Exercise tasks:
[1] Which canyons are named in the text about arches?
[2] Could you resume the text about arches, starting right after its final sentence?

The NABS Board and a few other members joined in on the fun of making suggestions, and two of our intrepid international arch hunters, Ray Millar and Gunter Welz, actually got paid for some photos.
The Red Bull editors of course made the final selection. The article was published July 28:
Merwin Canyon Arch is on BLM land in Kane County, Utah, east of Zion National Park. Merwin Canyon is a side canyon of Bay Bill Canyon which itself is a side canyon of Parunuweap Canyon, the canyon of the east fork of the Virgin River. While the lower part of Merwin Canyon is just a sandy wash, 0.6 miles upcanyon it becomes a beautiful and easy to explore non-technical slot canyon. The arch is right at the entrance of the slot.
The opening has a width of approximately 40 feet and a height of approximately 25 feet. To take a better photo than mine, bring a tripod and a wide angle lens; take several photos with different exposures and then at home you can create an HDR photo on your computer.
Taking a GPS reading at the arch was not possible for me but it should be close to 12S 346250 4114530.
Directions: Less than a mile south of Mt. Carmel Junction turn west on a dirt road and drive on it about one mile to a fence with a cattle guard. Park there and walk down Parunuweap Canyon on a public road through private land for about 5 miles to the confluence with Bay Bill Canyon. If you have a 4 x 4 you can drive here if you don’t mind crossing the ankle deep river many times. Hike up the sandy wash of Bay Bill Canyon for 1 mile. Then turn left and walk up colorful Merwin Canyon for 0.6 miles to the arch and the slot.
These photos show a dramatic change in the appearance of Ring Arch in Courthouse Wash in Arches National Park. Sometime between April 29 and October 7, 2014, a significant portion of the arch collapsed, leaving the arch very much thinner and looking quite delicate.
As the photos show, the left abutment remains intact, but shortly beyond, a large amount of rock including a portion of the right abutment has fallen. The arc of rock that remains shows no fractures in the photos, but it showed no fractures in the earlier photos either. Standing under the arch, it appears as though much of the lower right front of the span has fallen.

Study material:
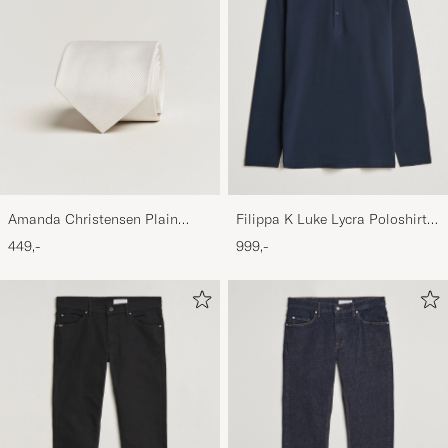
Amanda Christensen Plain
Filippa K Luke Lycra Poloshirt
Classic Tie 8 cm White
Navy
449,-
999,-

Answers to the problems:
[1] Merwin Canyon, Bay Bill Canyon, Parunuweap Canyon

[2]
Ring Arch may be seen almost directly west from the park road from a long pullout on the west side of the road (NABSQNO 12S-621729-4278463) about 0.15 miles southwest of the center of the Courthouse Wash Bridge. Binoculars will help, as the arch is about 1.3 miles from the road and the arch location is not obvious.
There is no established trail to Ring Arch. Walking directly to it from the park road view is not recommended since it is difficult to avoid disturbing sensitive desert soils. It’s also unpleasant to deal with the stickers in dense patches of Russian thistle and several tumbleweed-filled drainages. A better route starts on a use trail at the parking area on the northwest side of Courthouse Wash (12-622006- 4278791).
Ring Arch is tucked in a northeastward facing alcove and has morning sun. Courthouse Wash can have standing water, serious mud, and voracious seasonal biting insects. Walks taken after a dry spell and when insect populations are low are recommended. If you are good at finding use trails and return the way you came, your round-trip walk will be about 4.0 miles. This is a wonderfully pristine area, so stay in drainages when possible and do your best to insure there is only one narrow footpath leading to the arch.
Ring Arch is a very old pothole type natural arch, which has formed in the Slick Rock Member of Entrada Sandstone. The Slick Rock Member was deposited in tidal mudflats, beaches, and sand dunes during the Middle Jurassic period between 180 and 140 million years ago.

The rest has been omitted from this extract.